Gateway Arch 50th Anniversary

The final section of the St. Louis Gateway Arch was set in place 50 years ago on October 28th, 1965.  This was a momentous moment in the History of the Gateway Arch and it’s Engineering Accomplishments.  There were so many factors that needed to be perfect for that final piece to fit seamlessly in place.  All of the work on the two legs had to be precise so they would meet 630 feet at the top.  The Arch’s surface temperature had to be just right so the completed sections had not shrunk or expanded.  And of course the weather had to cooperate so that final piece could be raised to the top, lowered in to place and secured to complete the Arch almost four years after construction began on its foundations.



On Wednesday October 28th you can meet those who constructed the Arch at the Missouri History Museum from 9:00AM to 10:30AM.  There will be a Birthday Party in front of the Old Courthouse at 11:00AM followed with $1 Tram Rides to the top of the Arch all day, cup cakes from Sarah’s Cake Stop and Destination Desserts from 11:30AM to 1:30PM and Commemorative Merchandise for sale.


The Arch opened to the public with Tram Rides to the Observation Deck two years later in 1967.  Over the next few years the Museum of Westward Expansion, a Theater and the Grounds of the Jefferson National Expansion Memorial were completed.  Other improvements were made to the Monument Grounds over the following decades including the ongoing construction today to improve and preserve the History and Significance of the Gateway Arch.

I enjoy having the opportunity to drive for people from all over the country and all over the world.  The typical response to personally seeing the Arch is the amazement at it’s size.  At 630 feet tall the Gateway Arch is the Tallest man-made National Monument.  This is usually followed by learning you can actually ride inside the Arch to an Observation Deck at the top that can accommodate 160 people.  The belief is you ride in an Elevator, but in fact it is a Tram.  The difference is an elevator is a passenger compartment that travels vertically usually lifted and lowered by cables.  The passenger compartments in the Arch are on a track and continually level themselves as they climb the interior of the curved Arch Legs.

The following question is always; “What’s the Arch for?”

The St.

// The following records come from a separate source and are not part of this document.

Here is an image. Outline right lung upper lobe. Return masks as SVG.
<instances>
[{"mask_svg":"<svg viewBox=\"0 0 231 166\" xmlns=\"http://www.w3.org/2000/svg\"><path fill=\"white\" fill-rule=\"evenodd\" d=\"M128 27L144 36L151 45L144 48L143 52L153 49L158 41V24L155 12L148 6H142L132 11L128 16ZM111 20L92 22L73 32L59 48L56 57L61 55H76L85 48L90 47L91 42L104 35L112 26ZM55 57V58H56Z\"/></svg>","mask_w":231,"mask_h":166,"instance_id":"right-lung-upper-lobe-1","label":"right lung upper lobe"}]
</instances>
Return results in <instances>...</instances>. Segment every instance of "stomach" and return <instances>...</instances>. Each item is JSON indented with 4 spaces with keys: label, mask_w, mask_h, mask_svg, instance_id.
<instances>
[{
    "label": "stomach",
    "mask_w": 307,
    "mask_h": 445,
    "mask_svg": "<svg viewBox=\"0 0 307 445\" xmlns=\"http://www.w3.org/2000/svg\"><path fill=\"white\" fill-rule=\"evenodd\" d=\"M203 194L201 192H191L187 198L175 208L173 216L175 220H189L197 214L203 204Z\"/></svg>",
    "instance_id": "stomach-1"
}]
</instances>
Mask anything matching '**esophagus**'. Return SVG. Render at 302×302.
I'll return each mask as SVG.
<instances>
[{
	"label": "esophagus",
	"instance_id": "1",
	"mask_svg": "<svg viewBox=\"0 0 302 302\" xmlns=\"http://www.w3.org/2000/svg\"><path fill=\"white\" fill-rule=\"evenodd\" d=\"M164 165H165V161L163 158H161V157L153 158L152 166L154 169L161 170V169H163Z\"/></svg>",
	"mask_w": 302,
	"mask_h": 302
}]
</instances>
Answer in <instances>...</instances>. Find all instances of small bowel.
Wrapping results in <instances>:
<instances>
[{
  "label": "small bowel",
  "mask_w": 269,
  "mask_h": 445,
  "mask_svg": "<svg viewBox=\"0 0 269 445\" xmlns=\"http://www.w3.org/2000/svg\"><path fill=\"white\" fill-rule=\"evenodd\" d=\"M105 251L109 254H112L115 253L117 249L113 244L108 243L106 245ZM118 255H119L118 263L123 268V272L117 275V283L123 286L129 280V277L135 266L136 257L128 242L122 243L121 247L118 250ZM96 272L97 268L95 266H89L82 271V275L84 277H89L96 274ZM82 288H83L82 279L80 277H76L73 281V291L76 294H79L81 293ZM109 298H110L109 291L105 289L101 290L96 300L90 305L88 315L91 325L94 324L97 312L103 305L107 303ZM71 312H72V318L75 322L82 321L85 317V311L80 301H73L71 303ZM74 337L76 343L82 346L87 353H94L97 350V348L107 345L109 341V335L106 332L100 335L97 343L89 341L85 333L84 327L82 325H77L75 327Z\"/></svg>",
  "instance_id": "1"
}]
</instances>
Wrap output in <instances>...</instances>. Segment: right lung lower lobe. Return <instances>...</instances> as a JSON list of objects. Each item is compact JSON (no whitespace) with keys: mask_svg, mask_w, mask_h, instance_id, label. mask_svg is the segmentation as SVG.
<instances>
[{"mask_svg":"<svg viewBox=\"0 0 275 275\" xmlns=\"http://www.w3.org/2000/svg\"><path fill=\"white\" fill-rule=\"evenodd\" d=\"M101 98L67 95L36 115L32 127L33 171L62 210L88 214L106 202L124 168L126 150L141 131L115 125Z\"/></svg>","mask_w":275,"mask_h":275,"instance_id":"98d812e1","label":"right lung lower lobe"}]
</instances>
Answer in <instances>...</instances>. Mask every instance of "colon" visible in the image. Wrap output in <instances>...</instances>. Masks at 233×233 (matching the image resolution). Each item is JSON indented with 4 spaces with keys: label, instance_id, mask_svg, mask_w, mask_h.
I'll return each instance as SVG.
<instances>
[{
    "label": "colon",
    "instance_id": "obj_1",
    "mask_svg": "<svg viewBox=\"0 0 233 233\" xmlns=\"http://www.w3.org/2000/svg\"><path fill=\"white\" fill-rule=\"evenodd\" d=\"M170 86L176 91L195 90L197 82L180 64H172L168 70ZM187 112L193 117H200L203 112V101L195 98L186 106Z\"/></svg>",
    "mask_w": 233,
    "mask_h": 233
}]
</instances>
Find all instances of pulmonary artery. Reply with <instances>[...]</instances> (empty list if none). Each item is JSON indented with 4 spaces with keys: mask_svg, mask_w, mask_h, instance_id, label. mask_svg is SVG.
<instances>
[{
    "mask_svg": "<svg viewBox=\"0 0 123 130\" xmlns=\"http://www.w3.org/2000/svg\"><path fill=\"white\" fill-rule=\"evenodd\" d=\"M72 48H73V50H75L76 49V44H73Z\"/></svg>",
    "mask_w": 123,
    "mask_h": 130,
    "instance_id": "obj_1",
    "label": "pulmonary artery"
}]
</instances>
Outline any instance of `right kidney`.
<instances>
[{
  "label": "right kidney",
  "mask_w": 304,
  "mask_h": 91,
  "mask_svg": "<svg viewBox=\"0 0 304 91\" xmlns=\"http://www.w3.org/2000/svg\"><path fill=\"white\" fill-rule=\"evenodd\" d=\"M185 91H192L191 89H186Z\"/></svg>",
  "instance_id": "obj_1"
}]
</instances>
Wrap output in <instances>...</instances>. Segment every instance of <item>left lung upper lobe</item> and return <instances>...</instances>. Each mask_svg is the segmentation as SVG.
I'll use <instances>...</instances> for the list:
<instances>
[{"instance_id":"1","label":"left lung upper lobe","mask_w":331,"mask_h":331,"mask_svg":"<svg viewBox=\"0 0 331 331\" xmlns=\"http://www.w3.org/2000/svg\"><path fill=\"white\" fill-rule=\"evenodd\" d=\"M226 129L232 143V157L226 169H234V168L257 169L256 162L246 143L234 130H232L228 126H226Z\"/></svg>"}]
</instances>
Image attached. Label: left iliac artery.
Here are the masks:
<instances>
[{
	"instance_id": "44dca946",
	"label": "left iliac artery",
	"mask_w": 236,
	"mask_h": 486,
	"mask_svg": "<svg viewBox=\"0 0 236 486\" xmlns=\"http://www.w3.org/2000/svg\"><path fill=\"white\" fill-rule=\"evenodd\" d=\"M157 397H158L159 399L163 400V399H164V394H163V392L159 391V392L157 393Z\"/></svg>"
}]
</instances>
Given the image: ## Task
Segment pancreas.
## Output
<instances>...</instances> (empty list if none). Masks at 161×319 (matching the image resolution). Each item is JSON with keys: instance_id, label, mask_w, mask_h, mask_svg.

Louis Gateway Arch is the result of a design competition held by civic leaders in 1947 to revive the Downtown Riverfront and also serve as a Historic Marker for St. Louis’ role as the Gateway to the West.  The Riverfront was lined with many century old warehouses and buildings that were no longer in use and desperately needed to be removed.  The winning design chosen by leaders was an Arch surrounded by a large park submitted by Architect Eero Saarinen.

The Arch was also to be part of a larger Memorial to Thomas Jefferson and his role in the acquisition, exploration and expansion of the United States west of the Mississippi River.  The City of St. Louis was a vital part in outfitting and supplying the explorers and settlers who ventured into the Louisiana Territory and lands west of the River.  Today the Jefferson National Expansion Memorial inlcudes the Gateway Arch and Park, the Old Courthouse and Luther Ely Smith Square.


GEM Transportation specializes in providing Transportation for St. Louis Tours to locations like the Gateway Arch, Forest Park and sites in and around St. Louis.  CALL or EMAIL our Reservations or Transportation Specialists for more information on Group Tours of any size today.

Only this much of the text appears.